The sound of the wind was replaced by a high-pitched, electronic hum. The smell of rain was replaced by the stinging scent of antiseptic and refrigerated air.

My eyes snapped open.

I wasn't on the Altar. I was strapped into a tilted, chrome chair. My silver hair was damp with conductive gel, and a dozen thin wires were trailing from the barcodes on my arms into a massive, humming machine behind me.

Through a thick glass partition, I saw three figures in white, high-collared coats. They weren't looking at me with fear or awe. They were holding tablets, checking graphs.

"Subject V-Prime is awake," one of them said, his voice flat and clinical. "Adjust the mana-dampeners. We can't have her devouring the lab equipment like she did the Admin-Core."

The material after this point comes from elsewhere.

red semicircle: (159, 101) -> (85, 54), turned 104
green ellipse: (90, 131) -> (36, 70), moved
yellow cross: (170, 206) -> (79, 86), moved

I tried to move, but the magnetic restraints hissed, locking my wrists down. I looked at the chair next to me.

Xylo was there. He looked smaller without his armor, dressed in a sleek, black tactical suit, his eyes closed as a machine hummed over his chest. In a glass tank beside him, Aeon sat perfectly still, his black eyes staring at the ceiling.

The Sovereigns of Aethelgard were gone.

"Welcome home, V-Prime," the scientist said, tapping the glass. "Phase 2 begins now."

I looked at the silver scar on my wrist. It was still there. And deep inside my muffled Core, I felt a faint, flickering spark. Xylo and Aeon weren't deleted. I had hidden them in the one place the Architects couldn't look.

I looked at the scientist and bared my teeth.

"You should have left me in the simulation," I whispered. "Because now, I don't just want to devour your world. I want to devour you."